D'ailleurs, pour revenir sur Jacques Demy, Agnès Varda le filme souvent en très gros plan, ses cheveux, sa peau, ses yeux, son beau sourire, et ce très beau plan final où, assis sur la plage de Noirmoutier, il scrute l'horizon, et c'est belle idée de cinéma de figer pour la dernière fois cet homme, le plus chéri d'entre tous pour son épouse, et quelqu'un qui aura fait du bien au cinéma.
Les trois acteurs jouant Jacques Demy enfant sont vraiment touchants, tout comme ses parents.
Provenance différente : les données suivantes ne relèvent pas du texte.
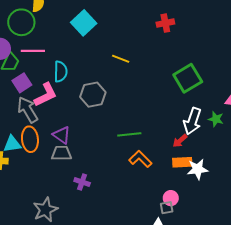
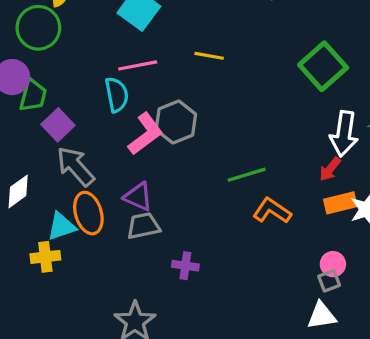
pink line: (33, 51) -> (138, 65), moved
pink L-shape: (46, 95) -> (145, 134), moved

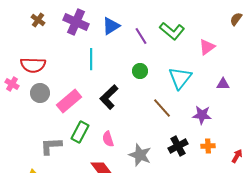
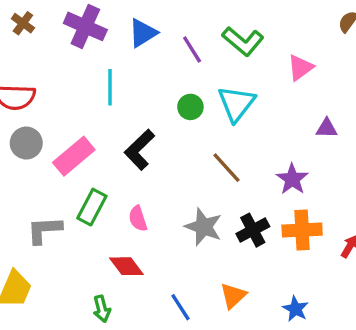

Quant à la réalisation, Varda a choisi de filmer en noir et blanc, avec quelques scènes en couleur comme par exemple le carnaval de Nantes ou celles où il passe des petits dessins animés sur son projecteur 9,5mm, des petits films qu'il dessinait lui-même, et dont on revoit certains extraits.
Le film s'arrête au moment où, poussé par le cinéaste Christian-Jacque, Demy va commencer des études dans le cinéma après avoir tourné le dos à la reprise du garage familial.
Jacquot de Nantes est un film à la fois léger et poignant, ne ressemblant à nul autre pareil, que je redoutais de voir pour tout dire, mais il faut toujours se méfier d'Agnès Varda, et en bien.
Après avoir vu l'ensemble de sa filmographie, je peux dire que c'est le plus réussi d'entre tous.